I've seen a disturbing, yet understandable trend out in the software development market. Companies are starting to ask for PMP Scrum Masters. It's understandable because if you can just substitute one term for the other, then no one has to change their thinking on how software is delivered. It's also understandable, because if you describe the role of Scrum Master to anyone who has had the privilige to work for a great project manager, they can see that great project manager's work in the Scrum Master description.
Sadly though, many organizations burden their Project Managers with so much voodoo paperwork that the PMs don't get to do much of the fun stuff, like help their teams focus on the work at hand. It's called voodoo paperwork because there is a belief that "if we collect enough data, then we can start to predict how long it will take to build."
No you won't. You will just add one more unhappy person to your organization doing mindless paper work accomplishing nothing productive.

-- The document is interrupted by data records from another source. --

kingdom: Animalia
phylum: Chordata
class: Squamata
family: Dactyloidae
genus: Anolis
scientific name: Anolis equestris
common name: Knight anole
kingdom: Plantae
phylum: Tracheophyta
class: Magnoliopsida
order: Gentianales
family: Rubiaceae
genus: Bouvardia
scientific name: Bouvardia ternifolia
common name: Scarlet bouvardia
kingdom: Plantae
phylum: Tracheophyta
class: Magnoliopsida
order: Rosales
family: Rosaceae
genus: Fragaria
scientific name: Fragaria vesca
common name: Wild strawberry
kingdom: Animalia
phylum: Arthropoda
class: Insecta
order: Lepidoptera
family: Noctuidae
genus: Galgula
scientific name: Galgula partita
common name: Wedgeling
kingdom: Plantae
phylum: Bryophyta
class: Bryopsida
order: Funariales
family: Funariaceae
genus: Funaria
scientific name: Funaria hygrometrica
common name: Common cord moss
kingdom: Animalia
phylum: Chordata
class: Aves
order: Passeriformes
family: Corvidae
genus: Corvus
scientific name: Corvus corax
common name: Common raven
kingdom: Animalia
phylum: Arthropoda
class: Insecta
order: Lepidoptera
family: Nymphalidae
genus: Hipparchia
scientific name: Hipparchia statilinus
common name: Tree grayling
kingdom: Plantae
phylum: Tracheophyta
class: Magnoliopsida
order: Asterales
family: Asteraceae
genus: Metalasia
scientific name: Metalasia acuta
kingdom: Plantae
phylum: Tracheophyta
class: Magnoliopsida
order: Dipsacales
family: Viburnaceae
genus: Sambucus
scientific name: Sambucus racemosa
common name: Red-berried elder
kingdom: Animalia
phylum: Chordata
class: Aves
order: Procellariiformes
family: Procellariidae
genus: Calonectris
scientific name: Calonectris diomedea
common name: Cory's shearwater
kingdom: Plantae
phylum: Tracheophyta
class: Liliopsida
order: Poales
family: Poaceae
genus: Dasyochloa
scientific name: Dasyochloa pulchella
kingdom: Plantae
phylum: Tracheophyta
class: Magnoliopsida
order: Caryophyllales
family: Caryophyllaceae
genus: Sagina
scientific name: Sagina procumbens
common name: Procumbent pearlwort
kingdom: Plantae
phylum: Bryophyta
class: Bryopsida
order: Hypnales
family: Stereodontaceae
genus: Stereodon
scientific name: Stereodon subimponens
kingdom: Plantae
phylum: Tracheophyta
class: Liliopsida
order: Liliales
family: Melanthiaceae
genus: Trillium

You may ask, what does a Scrum Master do if it isn't making sure that the gantt chart daily updates are sent out.
I'm glad you asked that.
I stumbled across this great defnition at Agile in Action:
"A SCRUM Master is like a conductor coordinating the efforts of musicians, helping them to play together. Some teams are like jazz bands, so they need a leader who encourages improvisation. Some teams are like symphony orchestras, so they need a leader who keeps everyone on the same sheet of music. Conductors have to be deeply familiar with each instrument and with the music, yet they don't play in the band or tell the musicians what to do. They let the music provide detailed guidance; their job is to bring out the best in the musicians, both individually and as a group."